Time Alone With God daily devotional

TIME ALONE WITH GOD DAILY DEVOTIONAL

WRITTEN BY PASTOR PHIL STOUT

6-15-2016

 

Luke 18:9-14

New International Version (NIV)

The Parable of the Pharisee and the Tax Collector
9 To some who were confident of their own righteousness and looked down on everyone else, Jesus told this parable: 10 “Two men went up to the temple to pray, one a Pharisee and the other a tax collector. 11 The Pharisee stood by himself and prayed: ‘God, I thank you that I am not like other people—robbers, evildoers, adulterers—or even like this tax collector. 12 I fast twice a week and give a tenth of all I get.’

13 “But the tax collector stood at a distance. He would not even look up to heaven, but beat his breast and said, ‘God, have mercy on me, a sinner.’

14 “I tell you that this man, rather than the other, went home justified before God. For all those who exalt themselves will be humbled, and those who humble themselves will be exalted.”

 

 

Start

Consider: Jesus’ kingdom has rightly been called the upside-down kingdom. His words always flipped the values of this world so that down was up and up was down. In this simple parable he taught us that the good guy’s prayer wasn’t heard while the bad guy’s prayer was.

There are usually multiple layers to Jesus’ teachings. The truths contained in his parables find meaning in our lives as they lodge in a different areas of our experience. Today I want us to look at this parable as something that doesn’t simply apply to a one-time experience, but to the unfolding of our daily lives.

The tax collector in Jesus’ parable represented the worst kind of sinner that the first century Jews could imagine. He was a cheat, a turncoat and someone who helped the Romans oppress God’s people. Yet, in this parable he was overcome by his own sin and Jesus said that he “went home justified before God” (18:14).

The Pharisee, who had been given God’s truth, had somehow distorted God’s grace into some form of merit that he had achieved.

We don’t want to be Pharisees. After receiving “the incomparable riches of his grace” (Ephesians 2:7) we dare not grow judgmental of others. That would distort and pervert our understanding of grace and cause us to delude ourselves about who we are and what we have accomplished.

So every day we approach God as tax collectors. No, we’re not forgetting that he has already forgiven us.
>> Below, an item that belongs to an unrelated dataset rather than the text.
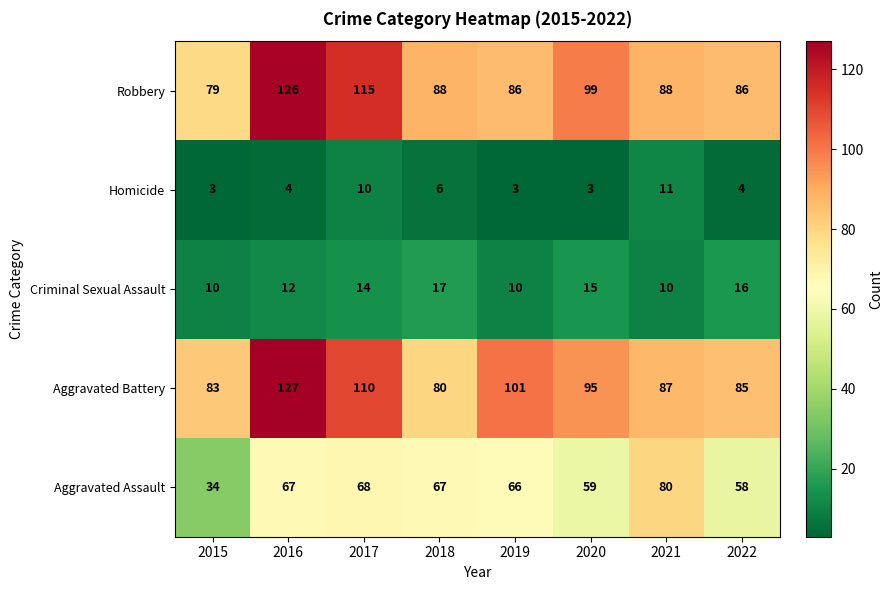

Which series changed the most between 2020 and 2021?

Aggravated Assault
But we are reminding ourselves that without God’s grace we are not worthy to “even look up to heaven” (18:13).

That posture of humility reminds us of our poverty of spirit, which reminds us that the kingdom of heaven is ours (see yesterday’s discussion of Matthew 5:3).

Pray: “Lord, teach me the liberation of humility. Teach me the freedom that comes with grace. Teach me the joy of seeing your power ‘made perfect’ in my weakness (2 Corinthians 12:9).”